The context is Primecoin and ability to find primes. Prime factorization is related to that, and it would be obvious to read your statement in absolut for that context and it's relation. At least I did.
That's just simply not true. The 'real computation' happening on GPUs is either very heavy floating point work or graphics related work, almost everything else is running on the CPU.
GPUs are only useful if your problem is data parallel. The majority of compute intensive problems that are also data parallel at the same time have been shifted to GPUs and SIMD instructions already. A GPU isn't some pixie dust that makes everything faster.
Libreoffice has OpenCL acceleration for some spreadsheet operations. With the advent of NVME storage, and the potential bandwidth it yields, I would expect to see database systems emerging that can GPGPU accelerate operations on tables to be way, way faster than what a CPU can handle.
> I would expect to see database systems emerging that can GPGPU accelerate operations on tables to be way, way faster than what a CPU can handle.
Why do you expect that? Many DBMS operations that are not I/O limited are memory limited, and a GPU does not help you there (on the contrary, you get another bottleneck in data transfers to the small GPU memory). What can help is better data organization, e.g. transposed (columnar) storage.
People use spreadsheets for anything that you'd use a "normal" programming language for. When I worked at a bank, a real-time trading system was implemented as an Excel spreadsheet. There were third-party and internally-developed libraries to do the complicated stuff (multicast network protocols, complicated calculations that needed to be the same across all implementations, etc.) but the bulk of the business logic and UI were Excel. It's easy to modify, extend, and play with... which also makes it easy to break functionality and introduce subtle bugs. Though the same is true of any software development environment -- things you don't test break.
Don't think of spreadsheets as glorified tables. Think of them as the world's most-commonly used business logic and statistical programming language. A competitor to R, if you will.
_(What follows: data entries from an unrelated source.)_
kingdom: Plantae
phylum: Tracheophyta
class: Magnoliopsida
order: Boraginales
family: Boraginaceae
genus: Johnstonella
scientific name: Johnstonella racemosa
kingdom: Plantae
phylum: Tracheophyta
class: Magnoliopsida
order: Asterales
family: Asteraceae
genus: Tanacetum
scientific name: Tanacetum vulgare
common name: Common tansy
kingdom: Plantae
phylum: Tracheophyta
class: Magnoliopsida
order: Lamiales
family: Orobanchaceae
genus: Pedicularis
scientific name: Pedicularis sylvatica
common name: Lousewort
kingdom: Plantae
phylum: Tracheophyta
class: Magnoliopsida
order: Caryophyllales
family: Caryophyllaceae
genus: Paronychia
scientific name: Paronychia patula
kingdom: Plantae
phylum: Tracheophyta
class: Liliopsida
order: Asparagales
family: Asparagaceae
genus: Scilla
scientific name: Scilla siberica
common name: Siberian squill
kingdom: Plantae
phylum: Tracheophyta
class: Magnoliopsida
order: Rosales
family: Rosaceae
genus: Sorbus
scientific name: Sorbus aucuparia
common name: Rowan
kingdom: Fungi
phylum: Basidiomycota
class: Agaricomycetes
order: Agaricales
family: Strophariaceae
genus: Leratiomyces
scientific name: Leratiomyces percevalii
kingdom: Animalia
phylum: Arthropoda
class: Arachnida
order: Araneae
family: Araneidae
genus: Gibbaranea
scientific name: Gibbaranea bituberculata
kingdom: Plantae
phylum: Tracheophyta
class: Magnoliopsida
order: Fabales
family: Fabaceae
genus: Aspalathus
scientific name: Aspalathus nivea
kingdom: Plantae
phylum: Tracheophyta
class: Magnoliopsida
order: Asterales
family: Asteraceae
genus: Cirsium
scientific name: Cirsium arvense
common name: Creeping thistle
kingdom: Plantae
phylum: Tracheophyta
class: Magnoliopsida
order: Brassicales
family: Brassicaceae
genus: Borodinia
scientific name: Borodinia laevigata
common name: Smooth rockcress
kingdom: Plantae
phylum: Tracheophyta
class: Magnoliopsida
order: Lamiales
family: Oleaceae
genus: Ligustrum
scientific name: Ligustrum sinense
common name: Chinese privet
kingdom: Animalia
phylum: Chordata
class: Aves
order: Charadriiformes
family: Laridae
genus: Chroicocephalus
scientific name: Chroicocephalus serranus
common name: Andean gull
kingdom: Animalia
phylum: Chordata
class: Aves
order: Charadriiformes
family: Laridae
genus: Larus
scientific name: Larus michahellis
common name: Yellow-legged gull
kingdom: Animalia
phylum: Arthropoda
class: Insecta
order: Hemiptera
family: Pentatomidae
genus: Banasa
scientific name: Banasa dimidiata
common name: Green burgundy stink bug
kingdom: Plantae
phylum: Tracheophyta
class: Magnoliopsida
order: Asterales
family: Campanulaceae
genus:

Statistics, sure, that's definitely a good candidate for GPUs. I don't know much about R, but a quick google suggests you can run R code on a GPU, by working with certain object types, like matrices with GPU-accelerated operations.
That doesn't seem like it maps very well to a spreadsheet unless you have one big matrix per cell. I'm guessing (maybe incorrectly) that when people work with matrices in Excel, they're spread across a grid of cells. You probably could detect matrix-like operations and convert them to GPU batch jobs, but it seems very hard and I'm skeptical of how much you'd gain.
So I'm still wondering what kinds of typical Excel tasks are amenable to GPU acceleration in the first place. People use Excel to do a lot of surprising things, sure. But people use C++ and Python and Javascript for a lot of things too, and you can't just blithely move those over to the GPU.
Maybe it's specific expensive operations, like "fit a curve to the data in this huge block of cells"?
I'm aware of big spreadsheets, but from what I've seen, it tends to be complex and very ad-hoc calculations that (I imagine) don't lend themselves very well to GPUs.
Making very complex tasks run well on a GPU is hard, whereas CPUs are great for dealing with that stuff.
If you have something like a 100,000 row spreadsheet where every row is doing exactly the same calculation on different input data, sure, that starts to make sense. If people are really doing that in Excel, I'm surprised! (but maybe I shouldn't be)
Intel chips have a giant iGPU, that on certain models occupies near half the space. It can currently decode 4k Netflix. The technology is equally applicable to GPUs.
Let's try a compromise, how about multithreaded programs? Or how about programs utilizing less control flow so that static processors (yes, like the infamous VLIW) can extract ilp?
The CPU's performance has started matter less and less.